Пасынки в это время давно в Москву уехали, кто куда по родственникам. Шурке, младшему 18 лет было. Катя и Паня уже за мужьями были пристроены. Кто работать пошёл, кто учиться.

Вашей маме 10 лет было. Всё-то она книжечки читала. Для книг отказалась от детства - от кукол, мячиков, клёпушек. Она ликбезом занималась. Стариков грамоте учила. Перед ней, малолеткой, старики шапки ломали, кланялись. "Здравствуй учительница, Анна Александровна". С отчеством величали. Верочке 8 лет, Люсе 6, Коленьке 4 года.

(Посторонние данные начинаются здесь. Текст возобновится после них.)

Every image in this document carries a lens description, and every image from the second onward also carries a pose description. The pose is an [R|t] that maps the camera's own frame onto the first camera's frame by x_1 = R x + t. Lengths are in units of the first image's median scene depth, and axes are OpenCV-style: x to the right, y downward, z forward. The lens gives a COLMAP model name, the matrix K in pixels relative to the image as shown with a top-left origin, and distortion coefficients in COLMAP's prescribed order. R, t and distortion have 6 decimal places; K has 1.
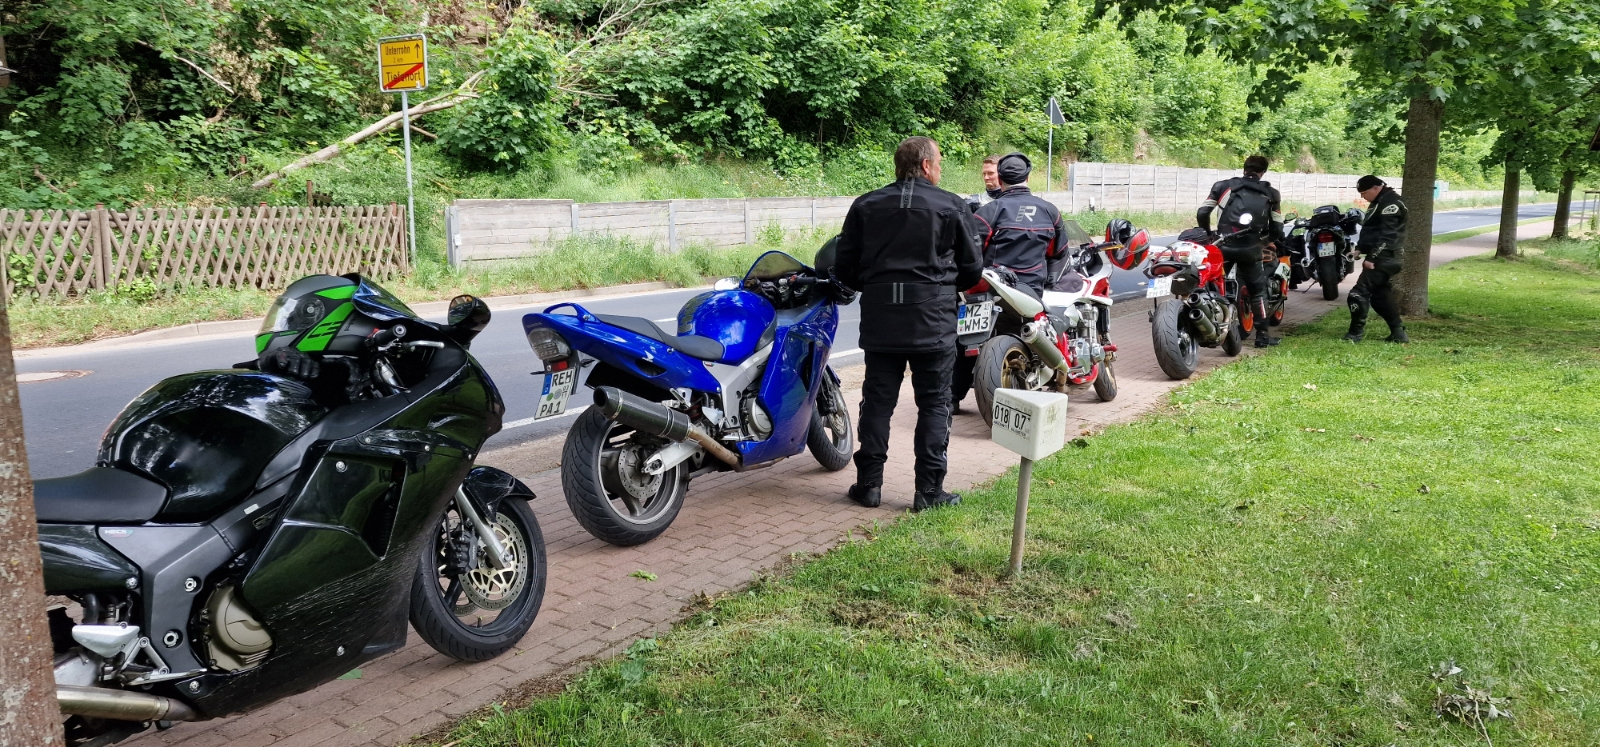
lens RADIAL K [[1112.0, 0, 800.0], [0, 1112.0, 373.5], [0, 0, 1]] dist [0.102178, -0.061759]
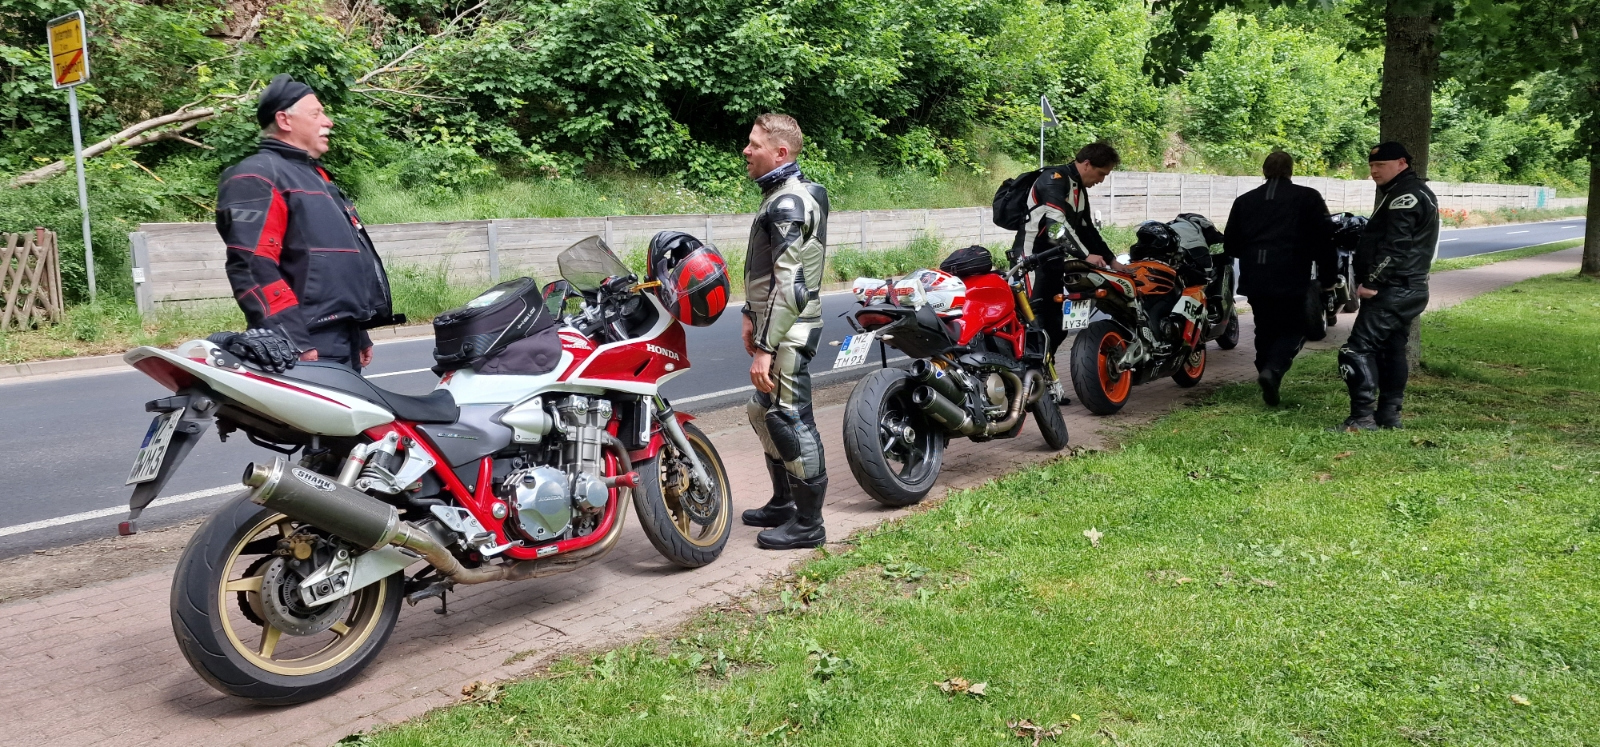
lens RADIAL K [[1069.6, 0, 821.2], [0, 1069.6, 364.4], [0, 0, 1]] dist [0.078384, -0.050576]
pose [[0.995278, -0.005977, -0.096880, 0.174632], [0.003619, 0.999693, -0.024499, -0.027172], [0.096997, 0.024032, 0.994994, 0.218544]]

Ехали мы, как цыгане, куда глаза глядят, всё на юг и на юг. Деньги таяли. Надо было решаться. Леса, как у нас, дремучие - руку не просунешь, кончились. Их всё меньше становилось, только берёзы, да орешники с осиной, зато земля чёрная пошла - всё жирнее и жирнее. Дорожная грязь, как дёготь. Доехали мы до Тулы. Там заводов много, шум, сутолока. Народ всё рабочий, грубый. Поехали дальше. Деревни вокруг бедные, хотя много кирпичных домов и яблоневых садов. Наконец, доехали до Черни. Деньги кончились, надо было устраиваться”.

“Поселились мы под Чернью, в деревне Скуратово. Приживались тяжело, места незнакомые, люди чужие. Дедушка пошёл работать бухгалтером в Чернь. Я на молокозавод. В большой семье сняли угол. После своего богатого дома и налаженного хозяйства всё было непривычно и трудно. Настали самые голодные времена.

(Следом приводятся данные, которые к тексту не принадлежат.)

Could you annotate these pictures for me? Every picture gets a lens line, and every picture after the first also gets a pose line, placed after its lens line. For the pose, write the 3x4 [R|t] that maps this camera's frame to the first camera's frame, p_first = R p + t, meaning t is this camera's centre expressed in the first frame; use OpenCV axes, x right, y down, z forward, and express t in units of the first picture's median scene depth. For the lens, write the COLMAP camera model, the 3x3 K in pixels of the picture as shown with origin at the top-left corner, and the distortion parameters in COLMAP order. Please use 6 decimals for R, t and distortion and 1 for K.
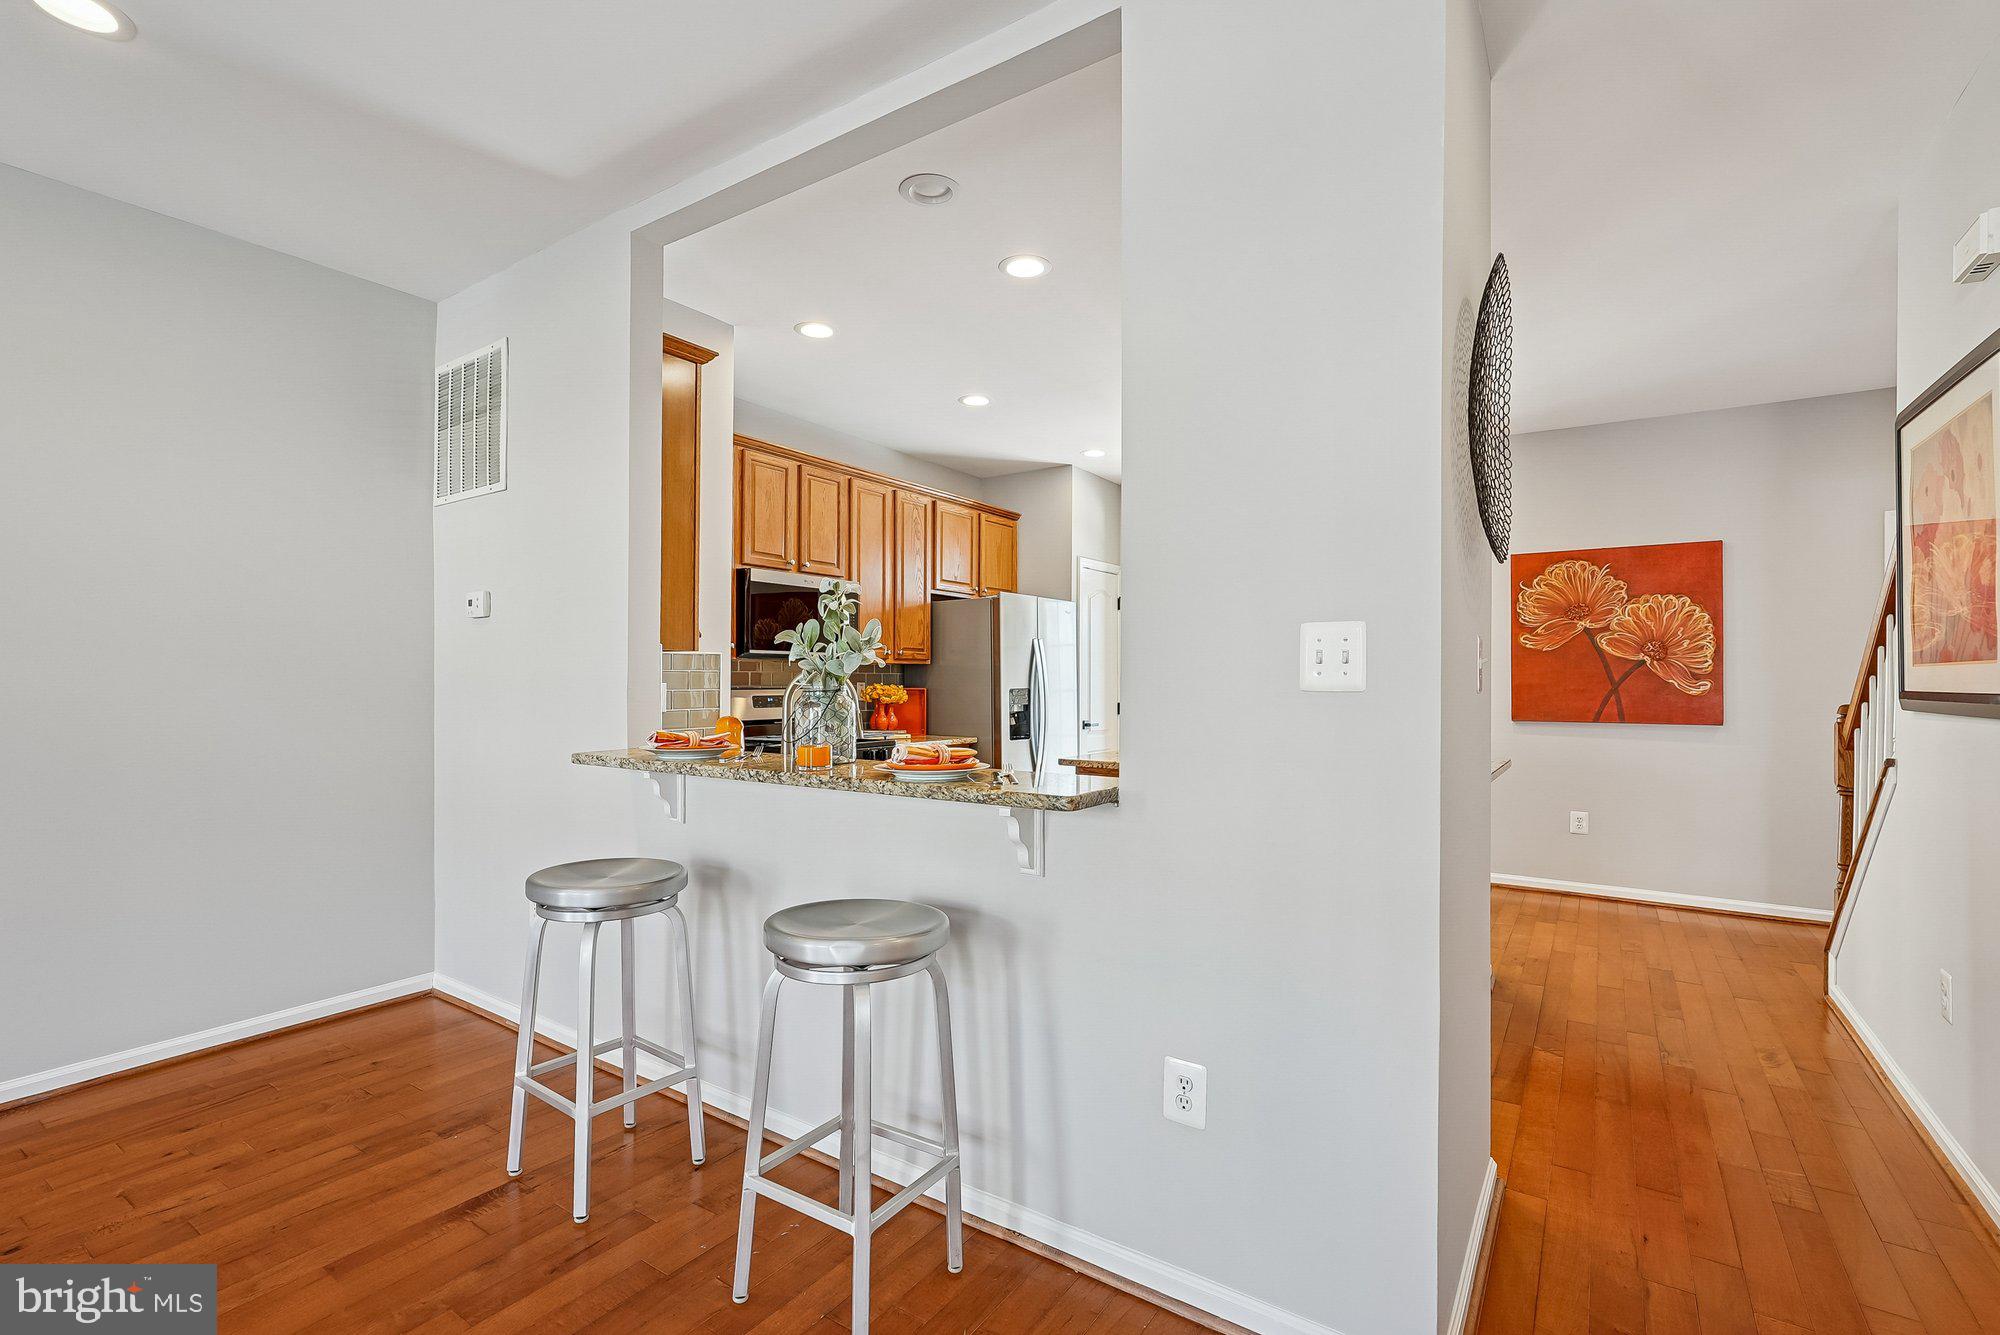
lens RADIAL K [[889.7, 0, 1001.9], [0, 889.7, 670.5], [0, 0, 1]] dist [-0.015405, 0.002046]
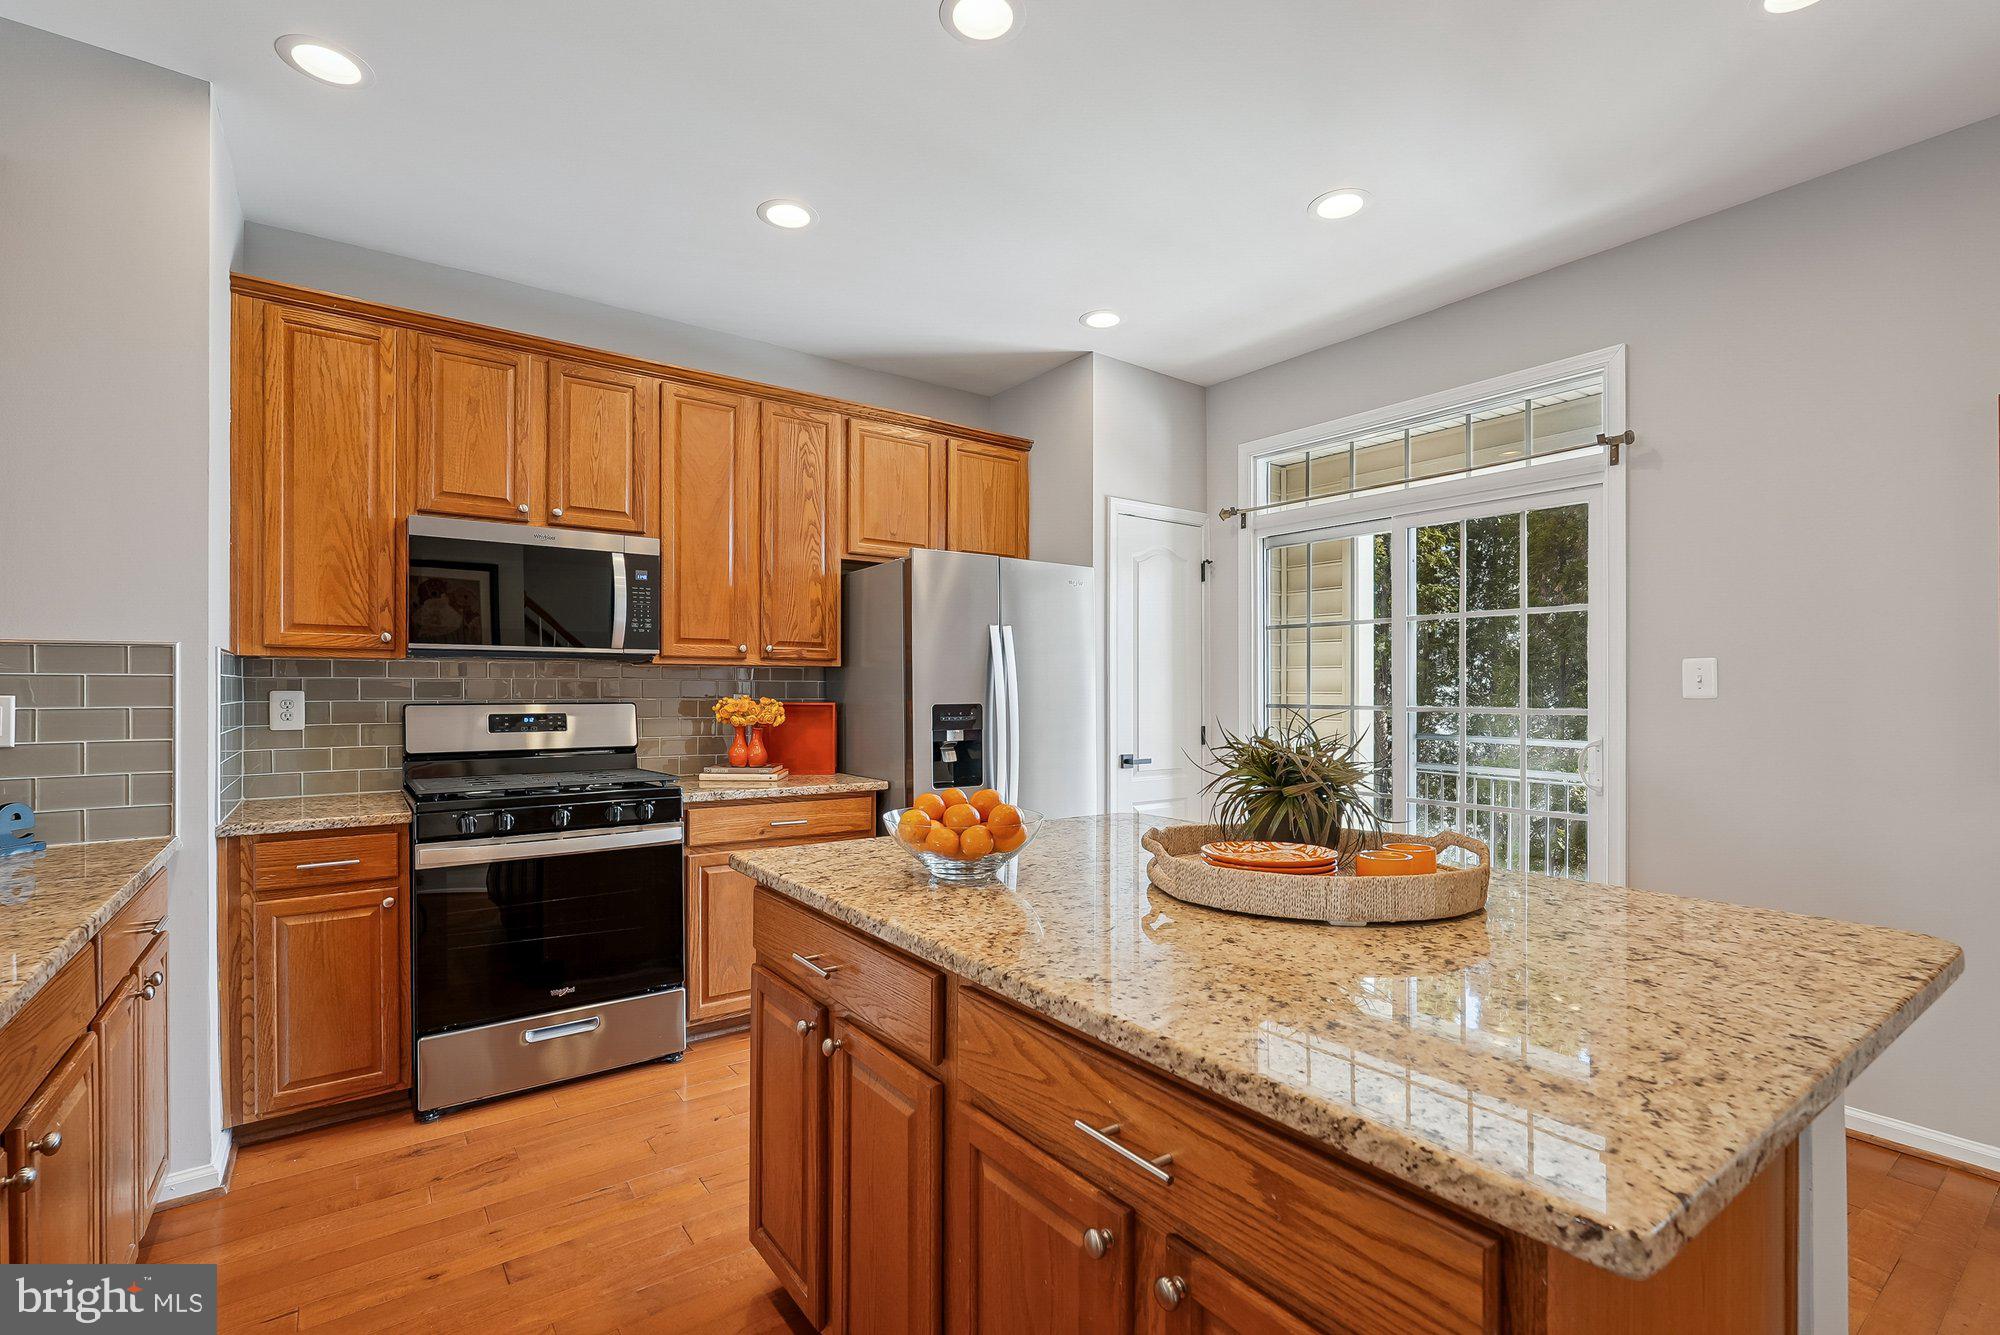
lens RADIAL K [[889.7, 0, 997.0], [0, 889.7, 684.3], [0, 0, 1]] dist [-0.015405, 0.002046]
pose [[0.941066, -0.002253, -0.338216, 0.258127], [0.003597, 0.999988, 0.003347, 0.004252], [0.338204, -0.004366, 0.941063, 0.427799]]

Ваша мама поступила в педагогическое училище в Черни. На неделю отправлялась она учиться и жить в общежитии, я давала ей ведро картошки и три рубля денег Она была самая маленькая. Её сокурсники были взрослые люди. В 1933 году она получила учительский диплом и пошла работать в школу, ей было 13 лет. В Скуратовскую школу – в Хитрове, пошла Верочка. Люся и младший Николай тоже начали учиться. В 37году семнадцатилетняя Аня Занковская поехала в Москву и поступила в институт, познакомилась с Николаем Павловичем Журавлёвым - аспирантом, вашим папой.”

Вот лаконичный конспект истории первого советского десятилетия моей семьи.